Let's get back to that world of the Cenobites. Remember that time in the first movie when Pinhead was all "We have such sights to show you!"? He was not kidding. The most amazing thing about Hellraiser II, to me, is the grand scale "Hell" that our characters end up roaming. The visuals are very stilted these days - what would now be CGI is accomplished here by matte paintings and illusions of perception - but the labyrinth style (which again makes me think of children's fairy tales) world that entraps our characters has always widened my eyes and made me think about the possibilities that are out there.
The biggest problem with Hellraiser II is that it keeps making you think about Hellraiser, which was a much tighter and engrossing film. The sequel is far more abstract than the film that came before it, and it simply can not match the feeling that Hellraiser gave us. The first film felt real, even though we knew it wasn't, while this film offers things like Cenobite-ed psychiatric doctors that fly around like a monkey from The Wizard of Oz that are just too dreamlike to be taken seriously.

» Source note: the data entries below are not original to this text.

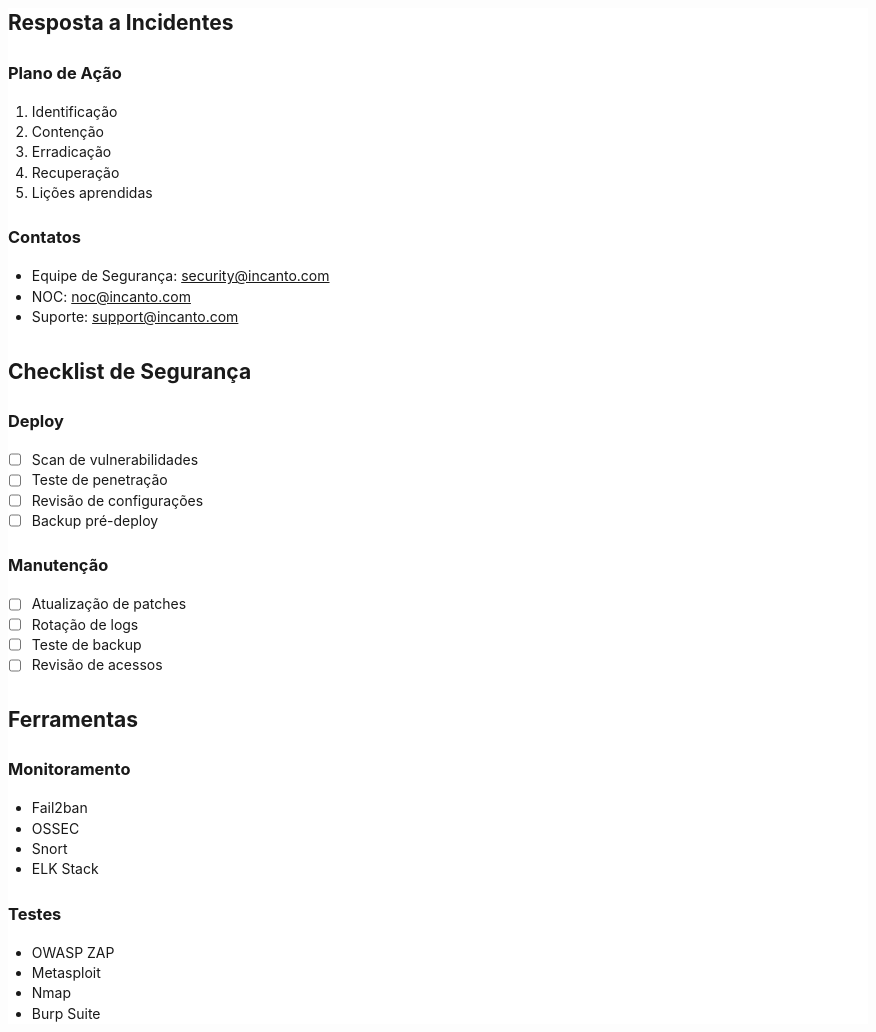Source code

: ## Resposta a Incidentes

### Plano de Ação
1. Identificação
2. Contenção
3. Erradicação
4. Recuperação
5. Lições aprendidas

### Contatos
- Equipe de Segurança: security@incanto.com
- NOC: noc@incanto.com
- Suporte: support@incanto.com

## Checklist de Segurança

### Deploy
- [ ] Scan de vulnerabilidades
- [ ] Teste de penetração
- [ ] Revisão de configurações
- [ ] Backup pré-deploy

### Manutenção
- [ ] Atualização de patches
- [ ] Rotação de logs
- [ ] Teste de backup
- [ ] Revisão de acessos

## Ferramentas

### Monitoramento
- Fail2ban
- OSSEC
- Snort
- ELK Stack

### Testes
- OWASP ZAP
- Metasploit
- Nmap
- Burp Suite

Hellraiser II does offer up a nightmare world, but it's the difference between that nightmare world and the incredibly realistic - save a few cheesy effects - world that the first film created that holds it back from being truly special. Still, Hellbound: Hellraiser II is a top notch sequel and a worthy addition to the story Clive Barker created. The grand scale vision of Barker's Hell that we see in this film is unmatched in other Hellraiser films (then again, most Hellraiser films after this one offer little of anything worthwhile), and some great visuals and cenobite carnage should send fans of the first film home happy.
2 comments:
Funny, now I REALLY want to rewatch Hellbound!
Woohoo! It's got its fair share of awful at moments, but I'll be damned if it ain't a thing that makes me go hmmmm.